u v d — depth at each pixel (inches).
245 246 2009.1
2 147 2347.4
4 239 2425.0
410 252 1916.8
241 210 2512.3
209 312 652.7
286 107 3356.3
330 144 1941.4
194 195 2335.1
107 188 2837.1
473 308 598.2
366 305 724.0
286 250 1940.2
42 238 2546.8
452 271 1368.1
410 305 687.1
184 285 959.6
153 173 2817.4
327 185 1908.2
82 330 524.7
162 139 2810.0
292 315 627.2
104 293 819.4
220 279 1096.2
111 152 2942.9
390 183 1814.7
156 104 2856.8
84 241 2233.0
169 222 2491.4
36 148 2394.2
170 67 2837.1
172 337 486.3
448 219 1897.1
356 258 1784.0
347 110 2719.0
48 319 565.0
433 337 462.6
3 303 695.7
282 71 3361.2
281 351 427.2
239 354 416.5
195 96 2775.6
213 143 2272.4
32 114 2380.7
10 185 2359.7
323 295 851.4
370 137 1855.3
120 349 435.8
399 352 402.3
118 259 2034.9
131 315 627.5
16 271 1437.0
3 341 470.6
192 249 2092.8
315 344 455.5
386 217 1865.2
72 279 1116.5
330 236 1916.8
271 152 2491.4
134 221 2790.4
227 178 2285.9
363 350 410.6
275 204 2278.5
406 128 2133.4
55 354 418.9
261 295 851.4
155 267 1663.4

☆ ☆ ☆ ☆

• About this exercise
Set out exactly the lines from the one bearing "282 71 3361.2" through the end of the data, including both ends and omitting all others.

• Result of this task
282 71 3361.2
281 351 427.2
239 354 416.5
195 96 2775.6
213 143 2272.4
32 114 2380.7
10 185 2359.7
323 295 851.4
370 137 1855.3
120 349 435.8
399 352 402.3
118 259 2034.9
131 315 627.5
16 271 1437.0
3 341 470.6
192 249 2092.8
315 344 455.5
386 217 1865.2
72 279 1116.5
330 236 1916.8
271 152 2491.4
134 221 2790.4
227 178 2285.9
363 350 410.6
275 204 2278.5
406 128 2133.4
55 354 418.9
261 295 851.4
155 267 1663.4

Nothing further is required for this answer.